Data excerpts:
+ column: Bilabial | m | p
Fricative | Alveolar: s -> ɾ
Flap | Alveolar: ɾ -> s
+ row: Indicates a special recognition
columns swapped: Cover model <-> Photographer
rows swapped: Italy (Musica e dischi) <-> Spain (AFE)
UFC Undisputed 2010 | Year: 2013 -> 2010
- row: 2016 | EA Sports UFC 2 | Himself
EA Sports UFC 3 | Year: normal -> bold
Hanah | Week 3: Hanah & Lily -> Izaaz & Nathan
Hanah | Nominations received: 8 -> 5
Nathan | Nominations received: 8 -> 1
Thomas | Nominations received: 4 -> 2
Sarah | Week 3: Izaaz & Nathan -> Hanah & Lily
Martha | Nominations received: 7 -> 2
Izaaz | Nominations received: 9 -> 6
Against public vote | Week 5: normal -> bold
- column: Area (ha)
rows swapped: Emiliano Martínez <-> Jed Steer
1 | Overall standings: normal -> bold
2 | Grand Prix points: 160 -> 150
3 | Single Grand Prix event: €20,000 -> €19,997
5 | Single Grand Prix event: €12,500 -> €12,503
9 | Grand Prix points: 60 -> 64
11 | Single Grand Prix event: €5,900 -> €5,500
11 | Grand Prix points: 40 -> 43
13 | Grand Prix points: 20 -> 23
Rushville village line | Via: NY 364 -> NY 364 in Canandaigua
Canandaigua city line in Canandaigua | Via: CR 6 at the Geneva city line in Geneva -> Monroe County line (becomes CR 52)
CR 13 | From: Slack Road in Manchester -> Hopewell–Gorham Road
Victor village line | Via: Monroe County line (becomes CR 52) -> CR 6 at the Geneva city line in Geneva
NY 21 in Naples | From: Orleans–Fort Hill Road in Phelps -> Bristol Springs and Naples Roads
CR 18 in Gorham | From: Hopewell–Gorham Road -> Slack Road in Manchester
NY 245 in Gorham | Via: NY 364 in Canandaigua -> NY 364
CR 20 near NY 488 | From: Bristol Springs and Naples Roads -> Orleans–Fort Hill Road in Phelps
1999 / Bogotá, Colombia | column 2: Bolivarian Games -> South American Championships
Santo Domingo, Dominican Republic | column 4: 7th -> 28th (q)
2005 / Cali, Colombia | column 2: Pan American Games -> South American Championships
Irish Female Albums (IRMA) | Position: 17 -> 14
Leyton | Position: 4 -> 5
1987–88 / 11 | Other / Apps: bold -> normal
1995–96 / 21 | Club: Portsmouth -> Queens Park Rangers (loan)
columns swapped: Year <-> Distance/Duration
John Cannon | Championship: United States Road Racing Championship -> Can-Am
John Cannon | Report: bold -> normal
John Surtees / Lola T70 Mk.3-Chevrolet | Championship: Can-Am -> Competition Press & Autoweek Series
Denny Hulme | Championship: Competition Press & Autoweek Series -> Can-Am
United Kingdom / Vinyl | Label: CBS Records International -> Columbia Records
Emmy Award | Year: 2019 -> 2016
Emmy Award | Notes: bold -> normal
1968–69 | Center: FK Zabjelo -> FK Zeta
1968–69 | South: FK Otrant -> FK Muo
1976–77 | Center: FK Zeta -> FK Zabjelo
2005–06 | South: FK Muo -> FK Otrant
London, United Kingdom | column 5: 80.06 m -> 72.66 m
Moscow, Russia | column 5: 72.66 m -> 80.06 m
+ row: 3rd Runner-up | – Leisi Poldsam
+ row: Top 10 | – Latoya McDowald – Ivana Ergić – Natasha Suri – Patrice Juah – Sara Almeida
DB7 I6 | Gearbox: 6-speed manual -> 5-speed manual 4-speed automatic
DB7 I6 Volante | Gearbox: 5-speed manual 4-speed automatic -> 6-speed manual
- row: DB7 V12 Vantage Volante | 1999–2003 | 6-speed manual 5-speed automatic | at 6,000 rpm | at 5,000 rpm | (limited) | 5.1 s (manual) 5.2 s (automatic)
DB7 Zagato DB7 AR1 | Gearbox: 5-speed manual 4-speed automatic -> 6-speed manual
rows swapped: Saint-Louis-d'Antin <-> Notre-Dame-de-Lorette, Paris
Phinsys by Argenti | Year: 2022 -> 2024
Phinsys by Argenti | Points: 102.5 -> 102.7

What is required
Render every line of the items above as a single numbered list, leaving out any blank lines.

Final answer
1. + column: Bilabial | m | p
2. Fricative | Alveolar: s -> ɾ
3. Flap | Alveolar: ɾ -> s
4. + row: Indicates a special recognition
5. columns swapped: Cover model <-> Photographer
6. rows swapped: Italy (Musica e dischi) <-> Spain (AFE)
7. UFC Undisputed 2010 | Year: 2013 -> 2010
8. - row: 2016 | EA Sports UFC 2 | Himself
9. EA Sports UFC 3 | Year: normal -> bold
10. Hanah | Week 3: Hanah & Lily -> Izaaz & Nathan
11. Hanah | Nominations received: 8 -> 5
12. Nathan | Nominations received: 8 -> 1
13. Thomas | Nominations received: 4 -> 2
14. Sarah | Week 3: Izaaz & Nathan -> Hanah & Lily
15. Martha | Nominations received: 7 -> 2
16. Izaaz | Nominations received: 9 -> 6
17. Against public vote | Week 5: normal -> bold
18. - column: Area (ha)
19. rows swapped: Emiliano Martínez <-> Jed Steer
20. 1 | Overall standings: normal -> bold
21. 2 | Grand Prix points: 160 -> 150
22. 3 | Single Grand Prix event: €20,000 -> €19,997
23. 5 | Single Grand Prix event: €12,500 -> €12,503
24. 9 | Grand Prix points: 60 -> 64
25. 11 | Single Grand Prix event: €5,900 -> €5,500
26. 11 | Grand Prix points: 40 -> 43
27. 13 | Grand Prix points: 20 -> 23
28. Rushville village line | Via: NY 364 -> NY 364 in Canandaigua
29. Canandaigua city line in Canandaigua | Via: CR 6 at the Geneva city line in Geneva -> Monroe County line (becomes CR 52)
30. CR 13 | From: Slack Road in Manchester -> Hopewell–Gorham Road
31. Victor village line | Via: Monroe County line (becomes CR 52) -> CR 6 at the Geneva city line in Geneva
32. NY 21 in Naples | From: Orleans–Fort Hill Road in Phelps -> Bristol Springs and Naples Roads
33. CR 18 in Gorham | From: Hopewell–Gorham Road -> Slack Road in Manchester
34. NY 245 in Gorham | Via: NY 364 in Canandaigua -> NY 364
35. CR 20 near NY 488 | From: Bristol Springs and Naples Roads -> Orleans–Fort Hill Road in Phelps
36. 1999 / Bogotá, Colombia | column 2: Bolivarian Games -> South American Championships
37. Santo Domingo, Dominican Republic | column 4: 7th -> 28th (q)
38. 2005 / Cali, Colombia | column 2: Pan American Games -> South American Championships
39. Irish Female Albums (IRMA) | Position: 17 -> 14
40. Leyton | Position: 4 -> 5
41. 1987–88 / 11 | Other / Apps: bold -> normal
42. 1995–96 / 21 | Club: Portsmouth -> Queens Park Rangers (loan)
43. columns swapped: Year <-> Distance/Duration
44. John Cannon | Championship: United States Road Racing Championship -> Can-Am
45. John Cannon | Report: bold -> normal
46. John Surtees / Lola T70 Mk.3-Chevrolet | Championship: Can-Am -> Competition Press & Autoweek Series
47. Denny Hulme | Championship: Competition Press & Autoweek Series -> Can-Am
48. United Kingdom / Vinyl | Label: CBS Records International -> Columbia Records
49. Emmy Award | Year: 2019 -> 2016
50. Emmy Award | Notes: bold -> normal
51. 1968–69 | Center: FK Zabjelo -> FK Zeta
52. 1968–69 | South: FK Otrant -> FK Muo
53. 1976–77 | Center: FK Zeta -> FK Zabjelo
54. 2005–06 | South: FK Muo -> FK Otrant
55. London, United Kingdom | column 5: 80.06 m -> 72.66 m
56. Moscow, Russia | column 5: 72.66 m -> 80.06 m
57. + row: 3rd Runner-up | – Leisi Poldsam
58. + row: Top 10 | – Latoya McDowald – Ivana Ergić – Natasha Suri – Patrice Juah – Sara Almeida
59. DB7 I6 | Gearbox: 6-speed manual -> 5-speed manual 4-speed automatic
60. DB7 I6 Volante | Gearbox: 5-speed manual 4-speed automatic -> 6-speed manual
61. - row: DB7 V12 Vantage Volante | 1999–2003 | 6-speed manual 5-speed automatic | at 6,000 rpm | at 5,000 rpm | (limited) | 5.1 s (manual) 5.2 s (automatic)
62. DB7 Zagato DB7 AR1 | Gearbox: 5-speed manual 4-speed automatic -> 6-speed manual
63. rows swapped: Saint-Louis-d'Antin <-> Notre-Dame-de-Lorette, Paris
64. Phinsys by Argenti | Year: 2022 -> 2024
65. Phinsys by Argenti | Points: 102.5 -> 102.7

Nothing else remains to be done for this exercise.